Récapitulatif de la réparation du préjudice corporel de M. [Z] :
— dépenses de santé actuelles : 4.389,79 € (créance de la caisse)
— assistance par tierce personne temporaire : 300,00 €
— dépenses de santé futures : 433,90 € (créance de la caisse)
— déficit fonctionnel temporaire : 1.468,26 €
— souffrances endurées : 5.000,00 €
— préjudice esthétique temporaire : 1.000,00 €
— déficit fonctionnel permanent : 6.350,00 €
— préjudice esthétique permanent : 2.000,00 €
Préjudice corporel global de la victime : 21.261,95 €
Prestations servies par le tiers payeur : 4.823,69 €
Montant d’indemnisation revenant à la victime : 16.438,26 €
Imputation des provisions versées à la victime : 0,00 €
Solde restant dû à la victime : 16.438,26 €
Sur les demandes de la caisse primaire d’assurance-maladie des Bouches-du-Rhône :
La caisse primaire d’assurance-maladie des Bouches-du-Rhône exerce le recours subrogatoire qu’elle tient de l’article L.376-1 du code de la sécurité sociale. La SA Sogessur est condamnée à lui régler les sommes suivantes :
— dépenses de santé actuelles : 4.389,79 €,
— dépenses de santé futures : 433,90 €,
— indemnité forfaitaire de gestion : 1.114,00 €.
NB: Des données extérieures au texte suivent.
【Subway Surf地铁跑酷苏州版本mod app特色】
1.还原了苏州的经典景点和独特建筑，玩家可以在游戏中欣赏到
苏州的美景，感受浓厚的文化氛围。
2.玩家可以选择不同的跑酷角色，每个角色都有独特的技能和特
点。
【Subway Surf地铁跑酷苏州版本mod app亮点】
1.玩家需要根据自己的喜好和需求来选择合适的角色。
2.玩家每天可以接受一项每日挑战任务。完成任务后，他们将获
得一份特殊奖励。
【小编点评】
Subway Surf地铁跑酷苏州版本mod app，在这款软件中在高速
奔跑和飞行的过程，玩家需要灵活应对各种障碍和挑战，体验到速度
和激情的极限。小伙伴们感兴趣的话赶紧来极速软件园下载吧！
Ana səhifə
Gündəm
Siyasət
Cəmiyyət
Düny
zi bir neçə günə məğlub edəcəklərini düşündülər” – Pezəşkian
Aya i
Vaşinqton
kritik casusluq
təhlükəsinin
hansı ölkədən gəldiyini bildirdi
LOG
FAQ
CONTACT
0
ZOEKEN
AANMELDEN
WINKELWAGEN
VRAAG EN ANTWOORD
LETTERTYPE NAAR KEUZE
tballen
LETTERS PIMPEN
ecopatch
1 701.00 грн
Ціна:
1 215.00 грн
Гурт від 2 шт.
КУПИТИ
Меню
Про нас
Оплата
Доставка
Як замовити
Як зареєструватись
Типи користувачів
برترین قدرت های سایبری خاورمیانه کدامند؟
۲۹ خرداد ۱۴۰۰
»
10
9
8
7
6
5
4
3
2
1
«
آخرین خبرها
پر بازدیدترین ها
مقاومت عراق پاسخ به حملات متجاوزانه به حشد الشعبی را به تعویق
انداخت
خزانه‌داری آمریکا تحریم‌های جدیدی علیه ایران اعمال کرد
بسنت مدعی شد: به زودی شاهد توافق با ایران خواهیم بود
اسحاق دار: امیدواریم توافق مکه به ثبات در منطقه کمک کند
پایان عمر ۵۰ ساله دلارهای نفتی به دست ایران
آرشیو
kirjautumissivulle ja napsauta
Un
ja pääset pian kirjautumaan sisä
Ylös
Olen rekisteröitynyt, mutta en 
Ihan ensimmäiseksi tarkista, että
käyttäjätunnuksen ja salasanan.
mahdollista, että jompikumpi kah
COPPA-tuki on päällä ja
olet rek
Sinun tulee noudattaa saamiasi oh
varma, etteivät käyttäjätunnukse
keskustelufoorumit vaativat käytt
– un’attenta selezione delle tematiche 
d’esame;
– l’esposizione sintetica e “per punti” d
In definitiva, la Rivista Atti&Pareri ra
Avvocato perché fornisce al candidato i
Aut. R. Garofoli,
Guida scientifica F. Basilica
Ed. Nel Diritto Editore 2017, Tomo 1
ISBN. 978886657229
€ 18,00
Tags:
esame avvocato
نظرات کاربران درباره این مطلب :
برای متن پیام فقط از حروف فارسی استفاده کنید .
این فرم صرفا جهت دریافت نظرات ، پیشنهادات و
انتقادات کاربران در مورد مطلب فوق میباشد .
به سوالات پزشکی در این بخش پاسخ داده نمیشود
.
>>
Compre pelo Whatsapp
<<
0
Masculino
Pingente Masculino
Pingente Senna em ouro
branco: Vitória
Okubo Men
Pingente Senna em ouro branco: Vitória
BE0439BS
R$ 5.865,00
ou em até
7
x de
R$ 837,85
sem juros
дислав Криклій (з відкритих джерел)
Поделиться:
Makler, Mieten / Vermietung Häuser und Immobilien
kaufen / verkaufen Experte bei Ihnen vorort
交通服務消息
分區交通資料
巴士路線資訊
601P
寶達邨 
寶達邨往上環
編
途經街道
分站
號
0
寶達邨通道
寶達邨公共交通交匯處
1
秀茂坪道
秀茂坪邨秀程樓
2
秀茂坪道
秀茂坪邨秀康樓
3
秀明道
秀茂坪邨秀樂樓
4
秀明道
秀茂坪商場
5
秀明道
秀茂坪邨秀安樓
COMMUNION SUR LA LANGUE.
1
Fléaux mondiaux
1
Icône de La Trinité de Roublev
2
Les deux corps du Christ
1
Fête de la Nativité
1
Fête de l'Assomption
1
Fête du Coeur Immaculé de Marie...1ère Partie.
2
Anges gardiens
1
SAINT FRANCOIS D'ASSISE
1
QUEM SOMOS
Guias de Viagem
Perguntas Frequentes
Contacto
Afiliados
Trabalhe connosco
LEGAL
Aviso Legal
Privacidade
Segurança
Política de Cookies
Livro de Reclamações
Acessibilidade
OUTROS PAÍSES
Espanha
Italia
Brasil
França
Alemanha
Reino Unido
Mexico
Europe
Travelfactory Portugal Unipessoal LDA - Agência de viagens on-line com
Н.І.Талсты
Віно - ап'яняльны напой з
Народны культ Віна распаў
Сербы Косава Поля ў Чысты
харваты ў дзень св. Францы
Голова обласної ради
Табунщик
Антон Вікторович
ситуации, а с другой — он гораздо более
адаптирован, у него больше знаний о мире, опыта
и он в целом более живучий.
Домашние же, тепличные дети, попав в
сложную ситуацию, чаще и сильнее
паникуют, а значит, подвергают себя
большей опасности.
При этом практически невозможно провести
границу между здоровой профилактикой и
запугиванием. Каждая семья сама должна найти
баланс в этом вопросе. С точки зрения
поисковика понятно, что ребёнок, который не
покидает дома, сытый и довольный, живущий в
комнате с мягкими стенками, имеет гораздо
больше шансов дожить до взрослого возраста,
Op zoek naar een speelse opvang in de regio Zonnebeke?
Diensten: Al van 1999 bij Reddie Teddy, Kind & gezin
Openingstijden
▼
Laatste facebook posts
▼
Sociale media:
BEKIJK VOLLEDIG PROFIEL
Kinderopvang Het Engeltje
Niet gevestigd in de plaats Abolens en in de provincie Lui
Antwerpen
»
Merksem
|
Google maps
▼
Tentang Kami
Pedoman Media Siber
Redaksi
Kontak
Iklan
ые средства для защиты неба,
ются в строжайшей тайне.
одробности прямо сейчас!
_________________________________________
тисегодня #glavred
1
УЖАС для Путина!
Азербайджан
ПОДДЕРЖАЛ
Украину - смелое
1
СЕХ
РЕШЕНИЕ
Sur les demandes annexes :
La SA Sogessur qui succombe dans ses prétentions supportera la charge des entiers dépens de première instance et d’appel, en ce compris les frais d’expertise judiciaire, et ne peut, de ce fait, bénéficier des dispositions de l’article 700 du code de procédure civile.
L’équité justifie de condamner la SA Sogessur à payer les sommes respectives de 2.000,00 € et de 800,00 € à M. [Z] et à la caisse primaire d’assurance-maladie des Bouches-du-Rhône au titre au titre des frais irrépétibles qu’elles ont engagés en première instance et en appel.
PAR CES MOTIFS
La Cour,
Infirme le jugement entrepris dans toutes ses dispositions.
Statuant à nouveau sur les points infirmés, et y ajoutant,
Dit que la SA Sogessur doit garantir M. [Z] des conséquences civiles de sa chute survenue le 01/01/2017 à Carnoux (Bouches-du-Rhône) au domicile de M. et Mme [P].
Condamne la SA Sogessur à payer à M. [Z] en réparation de son préjudice corporel les sommes suivantes :
— assistance par tierce personne temporaire : 300,00 € (trois cents euros),
— déficit fonctionnel temporaire : 1.468,26 €(mille quatre cent soixante huit euros et vingt six cents),
— souffrances endurées : 5.000,00 € (cinq mille euros),
— préjudice esthétique temporaire : 1.000,00 € (mille euros),
— déficit fonctionnel permanent : 6.350,00 € (six mille trois cent cinquante euros),
— préjudice esthétique permanent : 2.000,00 € (deux mille euros).
Condamne la SA Sogessur à payer à M. [Z] en réparation de son préjudice corporel les sommes suivantes :
— dépenses de santé actuelles : 4.389,79 € (quatre mille trois cent quatre vingt neuf euros et soixante dix neuf cents),
— dépenses de santé futures : 433,90 € (quatre cent trente trois euros et quatre vingt dix cents).
Condamne la SA Sogessur à payer à M. [Z] la somme de 2.000,00 € (deux mille euros) au titre des frais irrépétibles qu’il a exposés en cause d’appel.
Condamne la SA Sogessur à payer à la caisse primaire d’assurance-maladie des Bouches-du-Rhône la somme de 800,00 € (huit cents euros) au titre des frais irrépétibles qu’elle a exposés en cause d’appel.
Condamne la SA Sogessur à payer à la caisse primaire d’assurance-maladie des Bouches-du-Rhône la somme de 1.114,00 € (mille cent quatorze euros) au titre de l’indemnité forfaitaire de gestion prévue par l’article L.376-1 du code de la sécurité sociale.
Déboute la SA Sogessur de sa demande au titre de l’article 700 du code de procédure civile.
Condamne la SA Sogessur aux entiers dépens de première instance et d’appel, en ce compris les frais d’expertise judiciaire, qui seront recouvrés conformément aux dispositions de l’article 699 du code de procédure civile.